Her initial attraction to him, or so he thought at the time, was a no-brainer: sudden widow looking about and glomming onto the protective policeman standing by her side. Billy had always been a sucker for any kind of My Hero vibes when they occasionally came his way, but in truth he had fallen in love purely because of her looks and the way she sounded: her huge, smudge-rimmed eyes in a heart-shaped face, her skin the color of light toast, and that voice — lazy and smoky when she felt that way and backed by a deep and easy laugh that made him drowsy with pleasure. Lust was there from the beginning, but every other long-playing thing — trust, tenderness, companionability, et cetera — had only come about with time.

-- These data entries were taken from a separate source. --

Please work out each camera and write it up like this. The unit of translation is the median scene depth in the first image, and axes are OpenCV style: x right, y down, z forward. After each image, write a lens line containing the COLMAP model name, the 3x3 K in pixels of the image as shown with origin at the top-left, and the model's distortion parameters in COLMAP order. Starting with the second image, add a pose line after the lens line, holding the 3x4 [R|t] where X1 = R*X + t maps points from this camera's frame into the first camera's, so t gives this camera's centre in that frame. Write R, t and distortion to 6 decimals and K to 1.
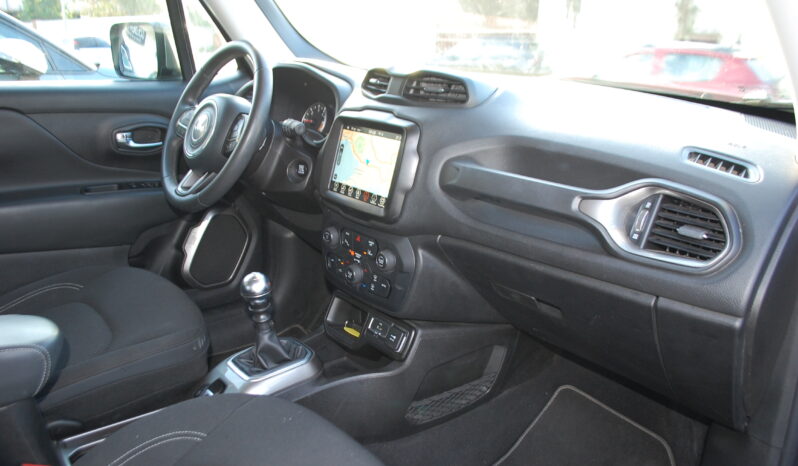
lens RADIAL K [[617.3, 0, 399.0], [0, 617.3, 233.0], [0, 0, 1]] dist [-0.127779, 0.008327]
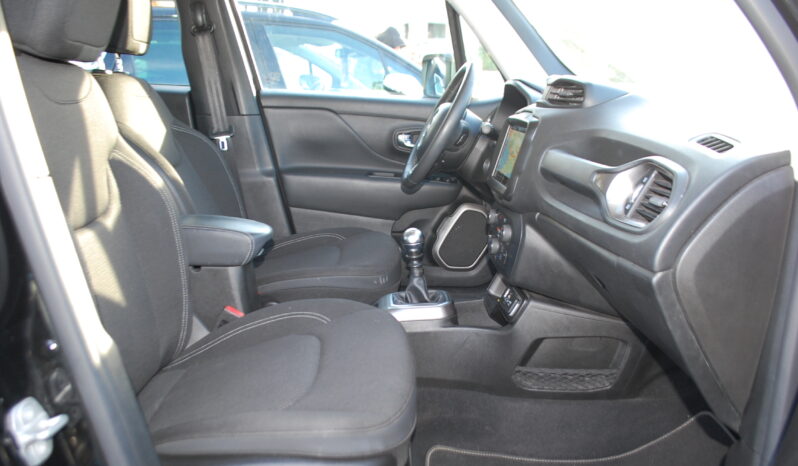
lens RADIAL K [[617.3, 0, 399.0], [0, 617.3, 233.0], [0, 0, 1]] dist [-0.127779, 0.008327]
pose [[0.792821, 0.137669, -0.593702, 0.495540], [-0.189085, 0.981646, -0.024874, 0.108567], [0.579381, 0.131981, 0.804300, -0.078179]]
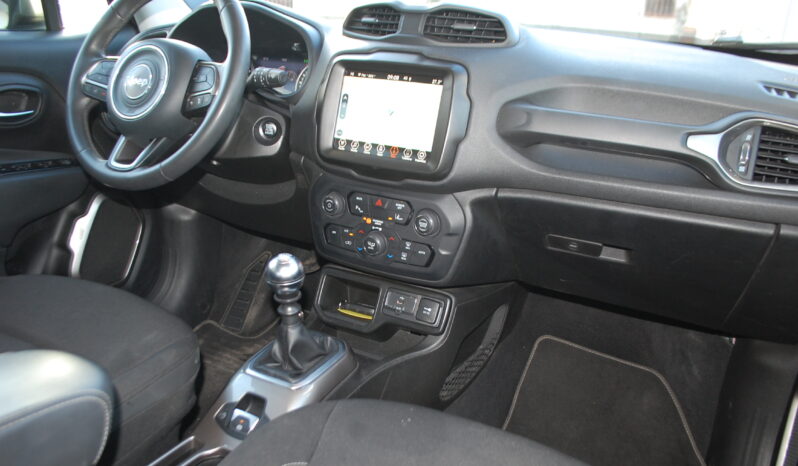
lens RADIAL K [[617.3, 0, 399.0], [0, 617.3, 233.0], [0, 0, 1]] dist [-0.127779, 0.008327]
pose [[0.926219, -0.102477, 0.362791, -0.356097], [0.086251, 0.994423, 0.060691, 0.001258], [-0.366987, -0.024922, 0.929892, 0.189057]]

Not that living with her was any walk in the park. Her mood swings were fierce, and she was prone to savage dreams, often waking him up with her sleep talk, semicoherent tear-choked pleas to be left alone. And what he at first thought was a temporary desire for a protector in her life had over the years morphed into a river of visceral, mostly inarticulate need for him, a neediness he never quite understood but responded to with everything he had. She could never wear him out with her demands; there was something about her that made him want to be the best possible version of himself. He loved her, loved to come through for her, loved that what he had always thought of with embarrassment as his flatline personality, his bland stolidness, could become the rock in the raging sea of another soul’s life.

Still, there was something inside her he could never quite get at. Sometimes he felt like a knight assigned to protect a maiden from a dragon that only she could see, and so he paid attention to the words when she cried out in her sleep, when her half-panicked rants became less coherent and maybe closer to the bone, but he was not a particularly analytical individual, so all his secret studying came to nothing. And given that he had been raised in a home in which he’d been taught to take people as they were, no questions asked, a home in which the character trait prized above all else was an Apache level of forbearance, he would die before straight up asking his wife of twelve years, the mother of his two sons, Who Are You.

“Where are the survivalists?” he called from the car.

“You’re taking them?” she asked.

“Yeah, but I left a body at Penn Station, so I got to go back right after.”

“I can take them.”

“No, just where are—”

“Declan!”

Billy’s all-night eyelids butterflied in pain: Carmen’s initial solution for finding anyone was to yell.

Stalling for a last heartbeat of inaction, he let his gaze stray to their front porch, where Carmen’s green nylon St. Patrick’s Day banner, all shamrocks and wee people, snapped in the wind, one day past its expiration date, although Billy knew that by dinnertime it would be replaced with the Easter banner, bunnies and parti-colored eggs on a backdrop of powder blue.